Among Putin’s supporters there is also a group of aggressive conformists who have become supporters of total war.
But everyone experienced the shock of war differently. For millions of people in Russia, what happened was an absolute catastrophe: Putin not only destroyed all the achievements of previous life, he aborted the country’s history.
By aborting the past, he canceled the future. Those who were disoriented, preferred to support Putin: it is easier to live this way when your superiors decide everything for you, and you take for granted everything you are told by propaganda.
For me personally and my family, what happened was a catastrophe to which it is impossible to adapt. As an active commentator on the events, I was labeled by the authorities as a “foreign agent,” which increased personal risk and reinforced the impression of living in an Orwellian anti-utopia.
Opinion by Daryna Shevchenko
Daryna Shevchenko is chief executive officer of The Kyiv Independent, an English-language news site in Ukraine.
On the evening of February 23 I washed my dog, cleaned the house, took a bath and lit candles. I have a cozy, one-bedroom apartment in a northern district of Kyiv. I loved taking care of it. I loved the life I had. All of it – the small routines and the struggles. That night was the last time my life mattered.
The next morning my phone was buzzing from all the messages and missed calls. A red headline in all caps on the Kyiv Independent website read: “PUTIN DECLARES WAR ON UKRAINE.”
I remember talking to colleagues, trying to assemble and coordinate a small army of volunteers to strengthen the newsroom. And calling my parents to organize buying supplies.
We’d been expecting a battle for quite some time and knew it would be an uphill one. I had a solid plan, and it was working.
The life I knew started falling apart soon after, starting with the small things. It no longer mattered what cup I used to drink my morning tea, or how I dressed, or whether or not I took a shower. Life itself no longer mattered, only the battle did.

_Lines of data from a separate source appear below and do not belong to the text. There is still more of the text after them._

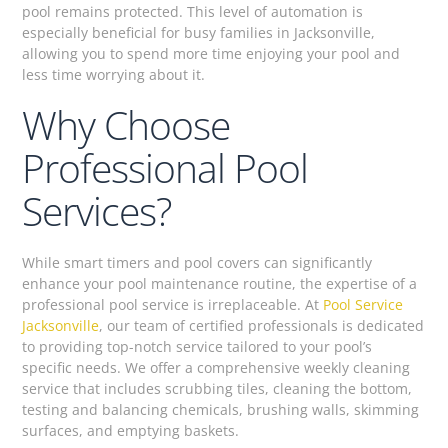
pool remains protected. This level of automation is
especially beneficial for busy families in Jacksonville,
allowing you to spend more time enjoying your pool and
less time worrying about it.
Why Choose
Professional Pool
Services?
While smart timers and pool covers can significantly
enhance your pool maintenance routine, the expertise of a
professional pool service is irreplaceable. At
Pool Service
Jacksonville
, our team of certified professionals is dedicated
to providing top-notch service tailored to your pool’s
specific needs. We offer a comprehensive weekly cleaning
service that includes scrubbing tiles, cleaning the bottom,
testing and balancing chemicals, brushing walls, skimming
surfaces, and emptying baskets.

Just a few weeks into the full-scale invasion it was already hard to remember the struggles, sorrows and joyful moments of the pre-war era. I would remember being upset about my boyfriend, but I could no longer relate. My life didn’t change on February 24, it was stolen from me on that day.
And besides the obvious battles, there was another one to fight – trying to claim my life back. The life Russia stole from me and millions of Ukrainians.
Opinion by Anna Ryzhykova
Anna Ryzhykova is a Ukrainian track and field athlete, Olympic bronze medalist and multiple European Championships medalist.

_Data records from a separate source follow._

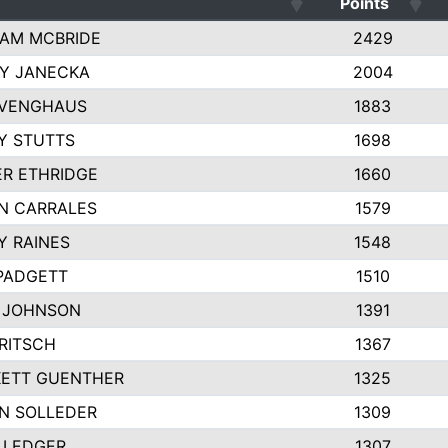
Points
AM MCBRIDE
2429
EY JANECKA
2004
 VENGHAUS
1883
Y STUTTS
1698
ER ETHRIDGE
1660
N CARRALES
1579
Y RAINES
1548
PADGETT
1510
 JOHNSON
1391
FRITSCH
1367
ETT GUENTHER
1325
N SOLLEDER
1309
 LEDGER
1307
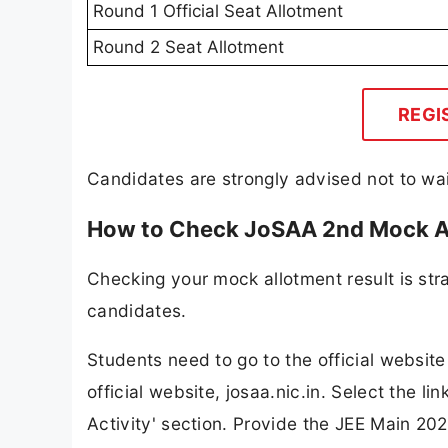
Round 1 Official Seat Allotment
Round 2 Seat Allotment
REGI
Candidates are strongly advised not to wait
How to Check JoSAA 2nd Mock A
Checking your mock allotment result is str
candidates.
Students need to go to the official websit
official website, josaa.nic.in. Select the 
Activity' section. Provide the JEE Main 20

By March, my initial shock and fear of the war turned into a desire to act through sports. Athletes could fight against Russian propaganda in the best way. We just had to tell the truth about the war and Ukrainians – how strong, kind and brave we are. How we have united to defend our country.
I was no longer concerned with my personal ambitions. Only the common goal was crucial – to raise our flag and show that we are fighting even under these circumstances.

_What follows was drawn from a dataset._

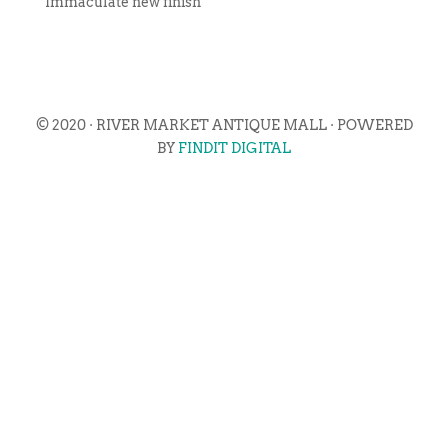
Immaculate new finish
© 2020 · RIVER MARKET ANTIQUE MALL · POWERED
BY
FINDIT DIGITAL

I couldn’t enjoy my victories on the track. They were only possible because so many defenders had laid down their lives. But I got messages from soldiers on the frontline. They were so happy to follow our achievements, and it was my primary motivation to continue my career.
This whole year has been full of tears and worries. I read the news about people close to me killed by Russians – a teammate, the director of a sports school, or a friend’s parents.
After each attack, I call my family and friends to ensure they are alive. The seconds of waiting for their voices are excruciating.
Life values have changed. Like never before, I enjoy every opportunity to see or talk to relatives and friends. And like other Ukrainians, I believe in our victory and that all of us will return to our beloved country. But we need the world’s help.